Who knows what the experience with Jesus was like, except for what we know from Scripture and the Church’s tradition? But if I can use that hang-glider analogy, there is an element of genuine, practical trust involved in all of this. When the young man leaned over the cliff, into the invisible wind, he placed his trust in what he knew to be true, and because he took that leap of faith, ascension happened and he was carried up by that which cannot be seen but can be felt and noticed by what it touches. Similarly, God’s grace manifested in Jesus Christ cannot be easily seen, but it is felt and experienced by its effect and impact on others, if not on oneself. The ascension teaches me to be open to God’s life, God’s breath, AKA the Holy Spirit (from the Hebrew Ruah, meaning breath or wind), to step out into God’s arms and trust the Spirit to be present, whatever the circumstances. It is that descent of the Holy Spirit which we celebrate next Sunday at Pentecost, an event that Jesus’ ascension initiated.

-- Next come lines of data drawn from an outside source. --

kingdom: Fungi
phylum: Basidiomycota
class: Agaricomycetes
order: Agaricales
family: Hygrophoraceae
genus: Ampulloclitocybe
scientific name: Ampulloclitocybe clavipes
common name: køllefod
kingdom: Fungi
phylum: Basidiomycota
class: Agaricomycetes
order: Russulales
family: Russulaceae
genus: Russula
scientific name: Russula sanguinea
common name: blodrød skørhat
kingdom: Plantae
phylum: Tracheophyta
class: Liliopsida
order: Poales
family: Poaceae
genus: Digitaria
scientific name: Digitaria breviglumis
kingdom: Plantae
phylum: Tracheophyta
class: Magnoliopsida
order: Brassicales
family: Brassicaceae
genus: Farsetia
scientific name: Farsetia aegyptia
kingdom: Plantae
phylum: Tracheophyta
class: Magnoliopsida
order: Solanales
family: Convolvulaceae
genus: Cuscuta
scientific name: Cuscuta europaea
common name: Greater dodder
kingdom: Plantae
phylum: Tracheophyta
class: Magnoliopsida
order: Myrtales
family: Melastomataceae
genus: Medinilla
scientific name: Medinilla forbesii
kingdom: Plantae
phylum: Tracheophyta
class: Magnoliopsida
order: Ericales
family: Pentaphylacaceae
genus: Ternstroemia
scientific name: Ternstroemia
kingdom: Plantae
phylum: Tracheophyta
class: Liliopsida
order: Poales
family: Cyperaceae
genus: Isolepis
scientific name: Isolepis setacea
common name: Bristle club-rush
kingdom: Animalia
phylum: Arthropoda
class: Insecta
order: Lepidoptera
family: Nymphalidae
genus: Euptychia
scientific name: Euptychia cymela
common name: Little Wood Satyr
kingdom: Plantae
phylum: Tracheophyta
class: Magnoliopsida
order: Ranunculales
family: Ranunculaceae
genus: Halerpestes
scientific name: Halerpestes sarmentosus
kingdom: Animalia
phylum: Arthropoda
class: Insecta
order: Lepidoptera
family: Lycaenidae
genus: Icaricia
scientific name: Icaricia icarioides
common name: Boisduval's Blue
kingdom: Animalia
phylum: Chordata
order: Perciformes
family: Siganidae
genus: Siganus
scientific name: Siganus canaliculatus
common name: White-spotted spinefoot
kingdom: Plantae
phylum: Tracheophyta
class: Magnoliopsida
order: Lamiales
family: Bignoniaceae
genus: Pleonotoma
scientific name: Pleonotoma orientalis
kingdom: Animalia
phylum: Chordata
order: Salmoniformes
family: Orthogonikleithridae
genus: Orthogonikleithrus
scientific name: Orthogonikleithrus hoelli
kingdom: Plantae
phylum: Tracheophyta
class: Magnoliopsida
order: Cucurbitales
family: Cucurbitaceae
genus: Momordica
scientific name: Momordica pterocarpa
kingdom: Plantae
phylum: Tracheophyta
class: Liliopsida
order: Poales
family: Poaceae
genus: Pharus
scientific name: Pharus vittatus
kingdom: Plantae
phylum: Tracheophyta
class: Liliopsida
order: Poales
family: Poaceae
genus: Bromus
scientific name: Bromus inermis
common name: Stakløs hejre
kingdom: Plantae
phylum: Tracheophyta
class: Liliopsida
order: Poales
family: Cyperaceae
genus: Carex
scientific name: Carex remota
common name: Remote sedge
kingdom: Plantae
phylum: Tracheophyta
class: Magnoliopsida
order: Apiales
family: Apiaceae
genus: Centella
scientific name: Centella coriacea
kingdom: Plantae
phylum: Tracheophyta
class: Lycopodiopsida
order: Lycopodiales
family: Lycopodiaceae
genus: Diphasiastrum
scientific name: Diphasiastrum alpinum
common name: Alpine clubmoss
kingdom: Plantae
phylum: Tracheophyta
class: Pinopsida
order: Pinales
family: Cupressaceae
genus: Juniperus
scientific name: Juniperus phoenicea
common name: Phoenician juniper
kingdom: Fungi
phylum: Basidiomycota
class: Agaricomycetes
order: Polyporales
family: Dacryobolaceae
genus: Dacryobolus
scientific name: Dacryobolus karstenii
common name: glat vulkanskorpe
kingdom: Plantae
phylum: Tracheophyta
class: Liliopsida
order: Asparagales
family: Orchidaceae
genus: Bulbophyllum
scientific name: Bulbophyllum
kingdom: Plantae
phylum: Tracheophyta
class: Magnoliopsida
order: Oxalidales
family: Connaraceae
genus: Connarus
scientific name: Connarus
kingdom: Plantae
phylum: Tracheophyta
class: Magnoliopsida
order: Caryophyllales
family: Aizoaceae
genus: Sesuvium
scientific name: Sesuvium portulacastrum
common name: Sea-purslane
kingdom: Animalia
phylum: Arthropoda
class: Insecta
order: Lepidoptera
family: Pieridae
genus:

Anthony Bloom says it well: “We no longer know Christ according to the flesh, we do not touch Him as Thomas did, we do not hear and see Him as Apostles and the women, and all crowds of people did, but we know the Christ of the Spirit, the risen and ascended Christ, who is everywhere where two or three are gathered together, who is everywhere when a lonely soul cries for Him, when a life is being dedicated to Him. And so we are confronted with this mystery of a separation, which is a victory, a separation, which leads us to a new knowledge, to a new discovery of Christ. His Divinity is no longer veiled for us by His human presence, He is revealed to us as God resplendent not only in His Godhead but also in His humanity. And so it happens also all the time when people meet on a human level and then discover one another in the Holy Spirit, a discovery that makes humanity resplendent with eternity.”

In the end, the Ascension of Jesus is about embracing the life of God in Jesus, through the Holy Spirit, and being carried by his love and example into being and doing the same for one another. No hanglider or elevators are necessary. Just lean over into the life of the Holy Spirit and tilt your wings correctly.